Optimizing the tie-breaker regression discontinuity design

TL;DR

This paper analyzes tie-breaker designs combining RCT and RDD, quantifies their efficiency, and explores optimal tradeoffs for treatment allocation in various models.

Contribution

It provides a quantitative framework for evaluating and optimizing tie-breaker designs, including efficiency analysis and alternative configurations.

Findings

Efficiency increases with the proportion in RCT, maximized at full RCT.

Tie-breakers reduce boundary bias and variance compared to RDD.
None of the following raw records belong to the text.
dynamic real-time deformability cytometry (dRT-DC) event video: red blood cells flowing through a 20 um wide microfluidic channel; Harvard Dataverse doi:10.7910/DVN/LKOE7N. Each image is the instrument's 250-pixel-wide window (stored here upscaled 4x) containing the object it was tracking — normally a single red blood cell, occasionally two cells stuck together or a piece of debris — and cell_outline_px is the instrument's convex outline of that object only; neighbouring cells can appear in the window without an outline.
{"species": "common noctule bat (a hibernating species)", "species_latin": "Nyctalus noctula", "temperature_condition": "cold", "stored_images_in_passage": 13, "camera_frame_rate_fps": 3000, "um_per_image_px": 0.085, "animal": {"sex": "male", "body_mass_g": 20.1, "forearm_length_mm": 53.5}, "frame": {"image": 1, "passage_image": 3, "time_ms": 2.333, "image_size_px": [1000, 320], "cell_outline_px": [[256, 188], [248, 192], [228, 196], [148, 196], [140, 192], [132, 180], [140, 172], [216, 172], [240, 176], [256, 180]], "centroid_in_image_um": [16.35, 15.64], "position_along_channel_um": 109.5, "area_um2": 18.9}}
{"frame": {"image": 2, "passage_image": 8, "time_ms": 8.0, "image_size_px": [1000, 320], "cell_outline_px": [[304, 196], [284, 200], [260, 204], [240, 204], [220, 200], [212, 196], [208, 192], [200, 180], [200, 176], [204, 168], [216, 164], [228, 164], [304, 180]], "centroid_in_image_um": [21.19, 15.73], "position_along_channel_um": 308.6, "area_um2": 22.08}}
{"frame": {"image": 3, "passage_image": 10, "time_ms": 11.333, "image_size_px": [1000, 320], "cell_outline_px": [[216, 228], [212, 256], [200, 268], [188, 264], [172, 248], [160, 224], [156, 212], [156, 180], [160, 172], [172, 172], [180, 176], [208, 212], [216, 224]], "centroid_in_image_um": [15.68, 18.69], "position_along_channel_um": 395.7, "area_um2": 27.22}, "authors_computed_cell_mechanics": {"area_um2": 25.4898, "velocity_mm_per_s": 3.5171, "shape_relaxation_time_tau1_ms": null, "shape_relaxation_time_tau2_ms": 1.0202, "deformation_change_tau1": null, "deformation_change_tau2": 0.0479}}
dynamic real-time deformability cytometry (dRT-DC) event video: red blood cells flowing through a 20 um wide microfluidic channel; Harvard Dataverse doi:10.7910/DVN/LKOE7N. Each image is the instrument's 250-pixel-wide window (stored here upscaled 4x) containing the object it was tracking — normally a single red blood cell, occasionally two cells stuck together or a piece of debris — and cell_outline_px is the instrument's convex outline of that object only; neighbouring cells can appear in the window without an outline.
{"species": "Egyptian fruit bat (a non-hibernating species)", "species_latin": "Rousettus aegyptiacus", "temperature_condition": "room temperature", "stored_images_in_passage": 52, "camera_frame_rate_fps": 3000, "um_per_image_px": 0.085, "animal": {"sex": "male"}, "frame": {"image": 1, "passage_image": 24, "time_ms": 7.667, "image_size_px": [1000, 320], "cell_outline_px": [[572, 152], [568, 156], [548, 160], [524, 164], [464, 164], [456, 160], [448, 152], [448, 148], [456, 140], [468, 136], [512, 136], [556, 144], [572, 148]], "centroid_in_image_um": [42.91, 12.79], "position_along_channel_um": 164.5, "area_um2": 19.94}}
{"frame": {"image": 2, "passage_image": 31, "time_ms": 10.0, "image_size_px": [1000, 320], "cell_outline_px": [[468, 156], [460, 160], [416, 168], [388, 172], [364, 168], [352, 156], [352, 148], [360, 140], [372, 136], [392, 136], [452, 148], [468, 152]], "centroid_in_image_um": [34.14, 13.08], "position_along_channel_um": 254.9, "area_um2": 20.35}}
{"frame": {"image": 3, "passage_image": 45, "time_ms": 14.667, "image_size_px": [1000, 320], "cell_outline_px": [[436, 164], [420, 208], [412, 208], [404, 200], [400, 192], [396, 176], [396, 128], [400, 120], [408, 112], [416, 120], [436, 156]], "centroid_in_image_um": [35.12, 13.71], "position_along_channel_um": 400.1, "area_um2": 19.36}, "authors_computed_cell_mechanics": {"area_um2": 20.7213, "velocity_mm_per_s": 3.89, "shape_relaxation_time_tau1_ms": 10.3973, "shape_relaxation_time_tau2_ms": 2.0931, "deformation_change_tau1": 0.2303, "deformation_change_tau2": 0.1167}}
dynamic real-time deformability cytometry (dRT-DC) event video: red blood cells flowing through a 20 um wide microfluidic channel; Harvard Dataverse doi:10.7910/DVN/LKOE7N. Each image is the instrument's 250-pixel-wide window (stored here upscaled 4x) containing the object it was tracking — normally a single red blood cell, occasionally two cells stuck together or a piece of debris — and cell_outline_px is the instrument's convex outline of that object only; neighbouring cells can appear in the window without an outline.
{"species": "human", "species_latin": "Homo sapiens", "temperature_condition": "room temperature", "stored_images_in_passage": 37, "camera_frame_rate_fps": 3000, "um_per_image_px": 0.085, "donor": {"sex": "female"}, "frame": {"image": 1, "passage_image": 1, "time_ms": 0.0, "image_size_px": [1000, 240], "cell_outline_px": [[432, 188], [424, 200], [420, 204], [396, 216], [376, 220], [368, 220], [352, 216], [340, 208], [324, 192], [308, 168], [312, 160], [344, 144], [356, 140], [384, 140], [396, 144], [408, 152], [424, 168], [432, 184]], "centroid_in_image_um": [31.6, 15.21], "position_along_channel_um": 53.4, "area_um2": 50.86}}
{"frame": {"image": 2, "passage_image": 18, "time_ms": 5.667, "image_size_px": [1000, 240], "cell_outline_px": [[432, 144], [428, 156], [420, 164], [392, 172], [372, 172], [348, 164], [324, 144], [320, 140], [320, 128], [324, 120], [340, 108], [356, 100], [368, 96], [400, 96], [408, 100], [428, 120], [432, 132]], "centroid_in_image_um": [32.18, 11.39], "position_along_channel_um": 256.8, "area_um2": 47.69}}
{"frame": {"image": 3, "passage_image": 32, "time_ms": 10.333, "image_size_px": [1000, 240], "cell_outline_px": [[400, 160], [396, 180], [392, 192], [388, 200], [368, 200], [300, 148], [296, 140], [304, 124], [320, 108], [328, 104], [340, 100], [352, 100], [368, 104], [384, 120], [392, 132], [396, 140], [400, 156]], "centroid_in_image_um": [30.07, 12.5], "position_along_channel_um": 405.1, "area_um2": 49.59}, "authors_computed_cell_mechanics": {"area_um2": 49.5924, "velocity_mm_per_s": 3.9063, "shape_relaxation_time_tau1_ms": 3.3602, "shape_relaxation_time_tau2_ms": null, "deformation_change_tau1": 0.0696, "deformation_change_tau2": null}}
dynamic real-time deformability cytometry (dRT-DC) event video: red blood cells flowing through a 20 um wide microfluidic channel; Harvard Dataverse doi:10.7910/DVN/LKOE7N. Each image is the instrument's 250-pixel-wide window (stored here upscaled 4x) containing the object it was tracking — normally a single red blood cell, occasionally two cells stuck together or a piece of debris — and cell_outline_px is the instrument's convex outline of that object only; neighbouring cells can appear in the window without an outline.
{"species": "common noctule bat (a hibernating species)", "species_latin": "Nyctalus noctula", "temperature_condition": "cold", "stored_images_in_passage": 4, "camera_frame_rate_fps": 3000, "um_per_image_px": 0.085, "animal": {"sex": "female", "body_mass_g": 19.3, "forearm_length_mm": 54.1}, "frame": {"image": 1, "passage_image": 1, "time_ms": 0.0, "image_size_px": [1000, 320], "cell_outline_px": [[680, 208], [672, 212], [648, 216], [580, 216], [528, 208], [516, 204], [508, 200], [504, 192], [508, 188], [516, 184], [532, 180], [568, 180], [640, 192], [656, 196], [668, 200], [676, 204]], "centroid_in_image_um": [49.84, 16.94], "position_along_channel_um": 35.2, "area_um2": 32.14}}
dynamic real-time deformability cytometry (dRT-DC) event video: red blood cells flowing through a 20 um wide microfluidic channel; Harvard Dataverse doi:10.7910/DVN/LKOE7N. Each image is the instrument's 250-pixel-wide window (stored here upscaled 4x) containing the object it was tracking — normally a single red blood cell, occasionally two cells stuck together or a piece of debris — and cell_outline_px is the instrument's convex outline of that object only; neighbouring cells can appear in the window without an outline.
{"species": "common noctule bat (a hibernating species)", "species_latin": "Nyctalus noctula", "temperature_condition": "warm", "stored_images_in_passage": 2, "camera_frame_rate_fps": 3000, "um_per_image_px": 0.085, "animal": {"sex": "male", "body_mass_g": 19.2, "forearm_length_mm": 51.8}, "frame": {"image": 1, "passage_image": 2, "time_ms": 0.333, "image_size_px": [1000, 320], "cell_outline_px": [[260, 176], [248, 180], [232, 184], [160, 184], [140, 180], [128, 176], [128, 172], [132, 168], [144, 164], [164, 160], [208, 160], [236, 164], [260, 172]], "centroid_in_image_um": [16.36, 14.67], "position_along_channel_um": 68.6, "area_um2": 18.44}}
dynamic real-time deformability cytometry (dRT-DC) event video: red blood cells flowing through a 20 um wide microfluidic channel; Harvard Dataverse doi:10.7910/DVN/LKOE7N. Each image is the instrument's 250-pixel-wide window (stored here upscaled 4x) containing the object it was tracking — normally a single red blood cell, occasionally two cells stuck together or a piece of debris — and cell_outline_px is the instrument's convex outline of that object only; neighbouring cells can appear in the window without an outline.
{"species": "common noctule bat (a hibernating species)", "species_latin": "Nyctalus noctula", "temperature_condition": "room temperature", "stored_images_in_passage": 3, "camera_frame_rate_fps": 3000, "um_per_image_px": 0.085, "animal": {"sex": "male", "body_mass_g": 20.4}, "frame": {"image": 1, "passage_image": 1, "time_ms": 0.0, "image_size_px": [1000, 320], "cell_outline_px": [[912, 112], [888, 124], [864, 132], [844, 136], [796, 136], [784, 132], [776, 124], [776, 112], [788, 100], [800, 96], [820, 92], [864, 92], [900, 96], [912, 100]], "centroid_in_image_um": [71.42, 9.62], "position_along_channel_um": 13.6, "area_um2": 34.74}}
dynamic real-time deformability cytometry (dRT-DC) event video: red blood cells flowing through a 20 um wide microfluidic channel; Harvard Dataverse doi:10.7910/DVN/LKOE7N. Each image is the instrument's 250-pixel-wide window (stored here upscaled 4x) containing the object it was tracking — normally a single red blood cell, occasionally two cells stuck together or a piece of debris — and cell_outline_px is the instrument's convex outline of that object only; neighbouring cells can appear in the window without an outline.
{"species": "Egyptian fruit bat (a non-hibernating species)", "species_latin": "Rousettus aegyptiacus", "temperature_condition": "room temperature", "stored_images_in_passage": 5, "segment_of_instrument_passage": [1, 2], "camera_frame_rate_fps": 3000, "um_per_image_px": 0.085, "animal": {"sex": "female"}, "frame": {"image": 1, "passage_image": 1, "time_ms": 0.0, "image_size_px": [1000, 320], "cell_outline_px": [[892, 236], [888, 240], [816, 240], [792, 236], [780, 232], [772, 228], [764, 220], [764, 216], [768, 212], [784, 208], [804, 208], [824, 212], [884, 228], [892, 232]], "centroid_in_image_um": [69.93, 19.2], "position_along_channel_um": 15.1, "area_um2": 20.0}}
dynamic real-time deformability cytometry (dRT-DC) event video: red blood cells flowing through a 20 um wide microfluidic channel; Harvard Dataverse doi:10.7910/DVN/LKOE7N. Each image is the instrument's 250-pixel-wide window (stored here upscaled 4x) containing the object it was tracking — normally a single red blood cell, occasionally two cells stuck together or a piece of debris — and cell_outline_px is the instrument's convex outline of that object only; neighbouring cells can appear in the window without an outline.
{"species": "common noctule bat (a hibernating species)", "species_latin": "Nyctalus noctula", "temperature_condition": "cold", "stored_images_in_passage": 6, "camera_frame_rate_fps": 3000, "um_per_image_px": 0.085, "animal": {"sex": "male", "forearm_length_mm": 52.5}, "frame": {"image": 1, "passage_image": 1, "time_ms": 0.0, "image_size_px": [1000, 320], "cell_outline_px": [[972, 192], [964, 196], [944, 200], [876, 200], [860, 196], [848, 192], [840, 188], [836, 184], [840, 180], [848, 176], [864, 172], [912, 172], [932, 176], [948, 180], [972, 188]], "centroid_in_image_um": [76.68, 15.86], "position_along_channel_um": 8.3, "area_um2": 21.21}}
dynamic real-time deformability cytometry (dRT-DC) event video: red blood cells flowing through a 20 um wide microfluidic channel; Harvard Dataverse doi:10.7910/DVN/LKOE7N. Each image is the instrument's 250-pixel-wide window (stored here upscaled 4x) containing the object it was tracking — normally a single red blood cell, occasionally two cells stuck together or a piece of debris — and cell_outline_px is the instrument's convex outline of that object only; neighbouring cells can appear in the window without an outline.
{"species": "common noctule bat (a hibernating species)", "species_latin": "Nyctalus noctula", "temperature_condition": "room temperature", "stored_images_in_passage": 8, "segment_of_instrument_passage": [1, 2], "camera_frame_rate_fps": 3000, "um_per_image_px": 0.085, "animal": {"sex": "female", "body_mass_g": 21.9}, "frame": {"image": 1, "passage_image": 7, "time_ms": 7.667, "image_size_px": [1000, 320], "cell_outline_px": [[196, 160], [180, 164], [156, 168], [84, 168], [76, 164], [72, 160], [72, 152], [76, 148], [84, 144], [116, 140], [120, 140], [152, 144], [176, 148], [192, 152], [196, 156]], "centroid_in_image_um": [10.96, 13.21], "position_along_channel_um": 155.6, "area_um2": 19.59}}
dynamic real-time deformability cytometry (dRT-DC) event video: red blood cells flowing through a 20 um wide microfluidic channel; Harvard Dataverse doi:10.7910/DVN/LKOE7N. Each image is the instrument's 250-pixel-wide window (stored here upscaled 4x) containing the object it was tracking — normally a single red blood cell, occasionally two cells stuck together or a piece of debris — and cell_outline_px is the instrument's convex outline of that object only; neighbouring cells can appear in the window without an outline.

Optimal tradeoffs depend on short-term value versus exploration goals.

Abstract

Motivated by customer loyalty plans and scholarship programs, we study tie-breaker designs which are hybrids of randomized controlled trials (RCTs) and regression discontinuity designs (RDDs). We quantify the statistical efficiency of a tie-breaker design in which a proportion $\Delta$ of observed subjects are in the RCT. In a two line regression, statistical efficiency increases monotonically with $\Delta$, so efficiency is maximized by an RCT. We point to additional advantages of tie-breakers versus RDD: for a nonparametric regression the boundary bias is much less severe and for quadratic regression, the variance is greatly reduced. For a two line model we can quantify the short term value of the treatment allocation and this comparison favors smaller $\Delta$ with the RDD being best. We solve for the optimal tradeoff between these exploration and exploitation goals. The usual tie-breaker design applies an RCT on the middle $\Delta$ subjects as ranked by the assignment variable. We quantify the efficiency of other designs such as experimenting only in the second decile from the top. We also show that in some general parametric models a Monte Carlo evaluation can be replaced by matrix algebra.